• **Exercise aim**:
Transcribe the records below exactly as they appear, omitting any pictures.

(Given records Opens)

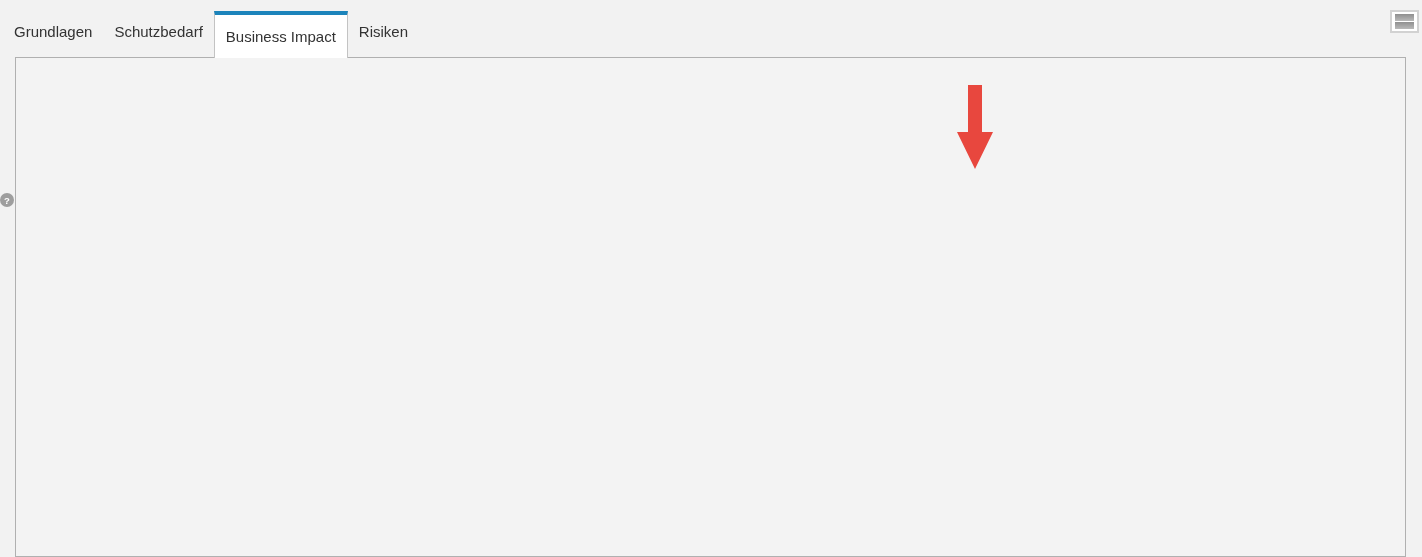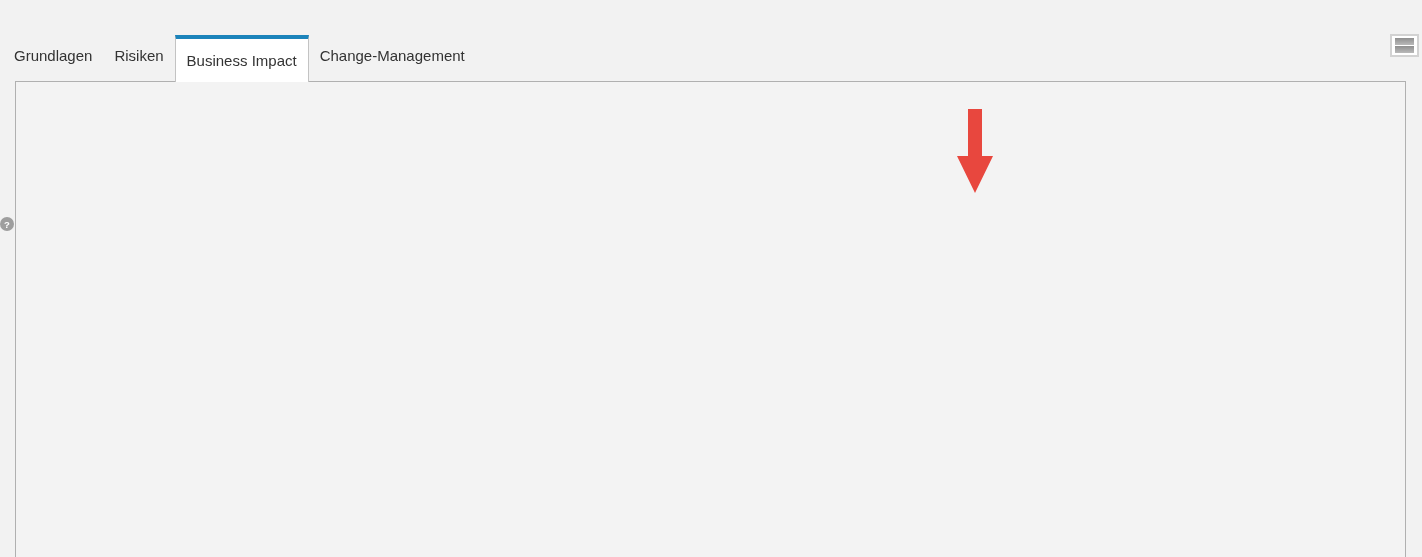--- a/index.html
+++ b/index.html
@@ -8,7 +8,7 @@
     font-family:"Liberation Sans","DejaVu Sans",sans-serif;
     background:#f2f2f2; color:#333; position:relative; overflow:hidden;
   }
-  .stage { position:absolute; inset:0; width:1422px; height:414px;margin-top:24px; }
+  .stage { position:absolute; inset:0; width:1422px; height:414px; }
 
   
   .tabbar { position:absolute; top:0; left:0; right:0; height:57px; display:flex; align-items:stretch; padding-left:3px; z-index:2; }

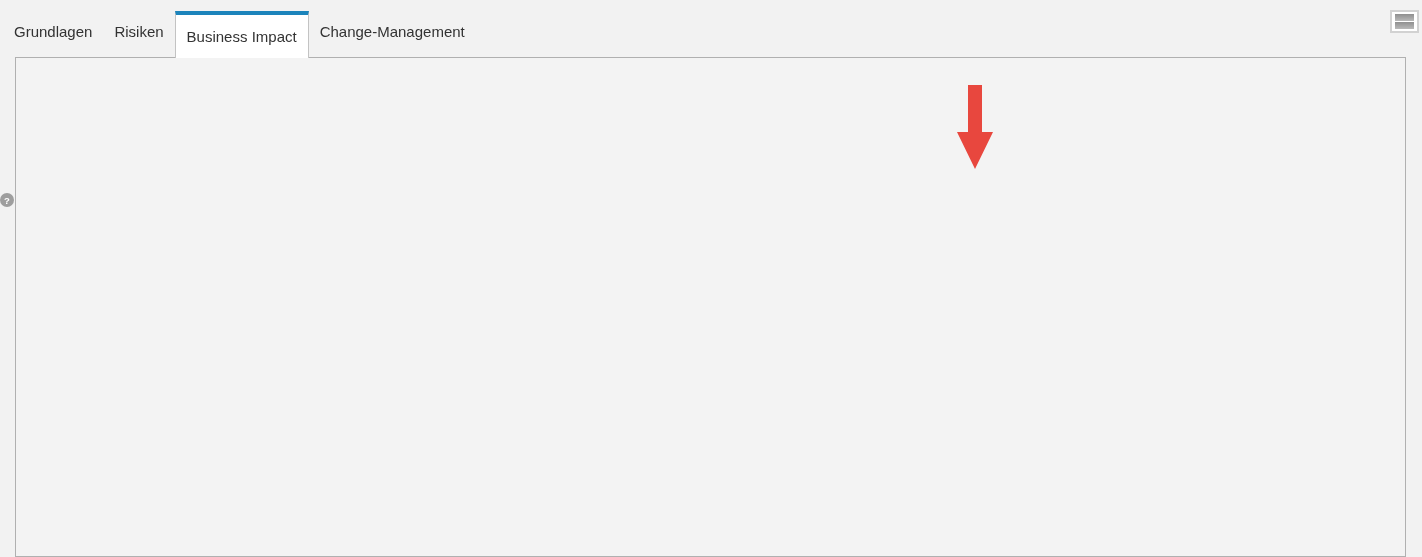--- a/index.html
+++ b/index.html
@@ -80,6 +80,7 @@
 
   <div class="tabbar">
     <div class="tab">Grundlagen</div>
+    <div class="tab">Schutzbedarf</div>
     <div class="tab">Risiken</div>
     <div class="tab active">Business Impact</div>
     <div class="tab">Change-Management</div>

(Given records Closes)

• **Solution to this exercise**:
--- a/index.html
+++ b/index.html
@@ -8,7 +8,7 @@
     font-family:"Liberation Sans","DejaVu Sans",sans-serif;
     background:#f2f2f2; color:#333; position:relative; overflow:hidden;
   }
-  .stage { position:absolute; inset:0; width:1422px; height:414px;margin-top:24px; }
+  .stage { position:absolute; inset:0; width:1422px; height:414px; }
 
   
   .tabbar { position:absolute; top:0; left:0; right:0; height:57px; display:flex; align-items:stretch; padding-left:3px; z-index:2; }

--- a/index.html
+++ b/index.html
@@ -80,6 +80,7 @@
 
   <div class="tabbar">
     <div class="tab">Grundlagen</div>
+    <div class="tab">Schutzbedarf</div>
     <div class="tab">Risiken</div>
     <div class="tab active">Business Impact</div>
     <div class="tab">Change-Management</div>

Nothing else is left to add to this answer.